Speaking in January 2023, a few weeks before his trip to Kyiv, U.S. President Joe Biden told reporters that "Putin expected Europe and the United States to weaken our resolve. He expected our support for Ukraine to crumble with time."

Biden was keen to emphasize that the Kremlin was wrong. Yet support among the American public towards providing Ukraine with military aid is starting to fall.

A recent poll from The Associated Press-NORC Center for Public Affairs Research found that while 60 percent of U.S. adults favored sending Ukraine weapons in May 2022, that number had since fallen to 48 percent in Feb. 2023.

Ukraine is not reliant on the United States alone.
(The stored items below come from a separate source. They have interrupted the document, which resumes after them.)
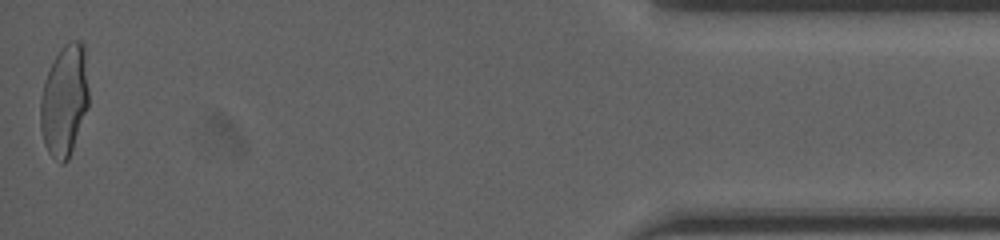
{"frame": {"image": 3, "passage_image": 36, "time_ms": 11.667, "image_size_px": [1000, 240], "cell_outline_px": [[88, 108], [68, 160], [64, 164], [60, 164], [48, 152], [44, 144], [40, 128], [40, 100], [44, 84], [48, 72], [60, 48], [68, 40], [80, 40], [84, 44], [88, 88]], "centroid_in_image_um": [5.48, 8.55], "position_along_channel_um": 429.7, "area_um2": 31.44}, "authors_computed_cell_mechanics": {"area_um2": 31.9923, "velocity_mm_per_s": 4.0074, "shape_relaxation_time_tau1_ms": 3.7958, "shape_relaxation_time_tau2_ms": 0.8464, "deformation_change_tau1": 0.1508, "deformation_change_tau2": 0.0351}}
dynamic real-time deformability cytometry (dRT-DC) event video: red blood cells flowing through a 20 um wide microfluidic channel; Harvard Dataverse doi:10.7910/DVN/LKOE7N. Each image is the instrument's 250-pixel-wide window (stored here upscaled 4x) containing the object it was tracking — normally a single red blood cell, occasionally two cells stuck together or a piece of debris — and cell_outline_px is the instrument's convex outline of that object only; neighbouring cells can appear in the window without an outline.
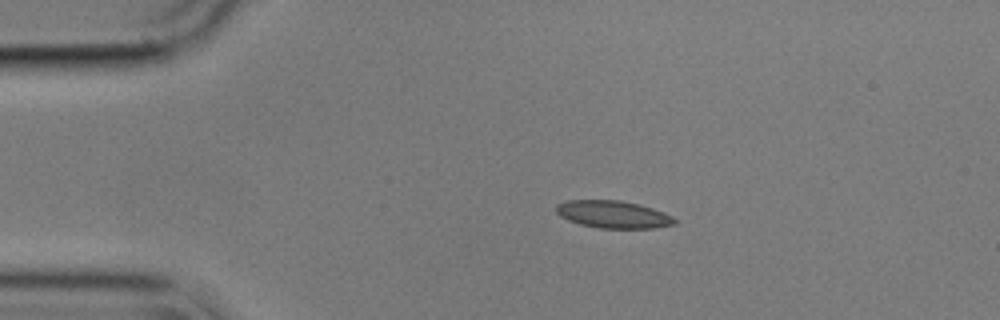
{"species": "common noctule bat (a hibernating species)", "species_latin": "Nyctalus noctula", "temperature_condition": "cold", "stored_images_in_passage": 46, "camera_frame_rate_fps": 3000, "um_per_image_px": 0.085, "animal": {"sex": "male", "body_mass_g": 17.9}, "frame": {"image": 1, "passage_image": 1, "time_ms": 0.0, "image_size_px": [1000, 320], "cell_outline_px": [[676, 224], [652, 228], [600, 228], [580, 224], [568, 220], [560, 216], [556, 212], [556, 204], [564, 200], [620, 200], [640, 204], [664, 212], [672, 216], [676, 220]], "centroid_in_image_um": [52.1, 18.21], "position_along_channel_um": 32.9, "area_um2": 19.02}}
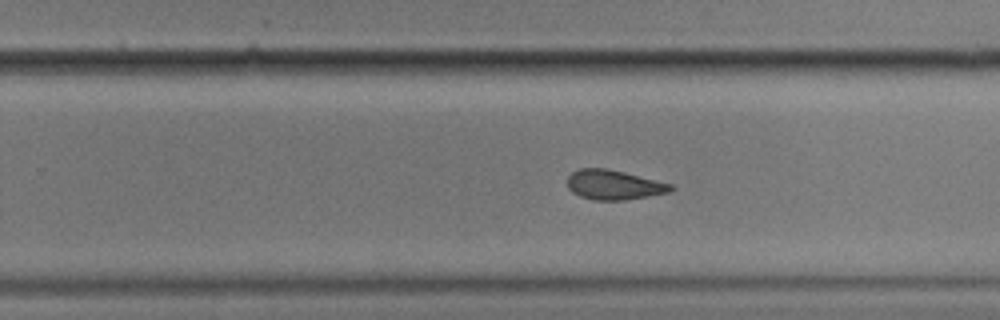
{"frame": {"image": 2, "passage_image": 25, "time_ms": 8.0, "image_size_px": [1000, 320], "cell_outline_px": [[676, 188], [668, 192], [648, 196], [624, 200], [592, 200], [580, 196], [572, 192], [568, 188], [568, 176], [572, 172], [580, 168], [608, 168], [672, 184]], "centroid_in_image_um": [52.16, 15.71], "position_along_channel_um": 277.6, "area_um2": 17.86}}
The Ukraine Defense Contact Group, an international coalition providing Kyiv with military aid, counts 54 countries among its members.

But the U.S. does make a particularly large contribution, having pledged more than $46 billion so far. The figure dwarfs military aid from other large donors, including the $5.1 billion promise from the U.K. and the $3.3 billion from the European Union.

If Putin does commit to long-term war, it may not be because he believes Moscow's troops can outlast indefinitely — but because he believes the offensive can last until the next U.S. election.

"A lot of people in Russia genuinely believe that they care more about Ukraine than the West does," says McGlynn. "They (still think they) will win because the West will buckle."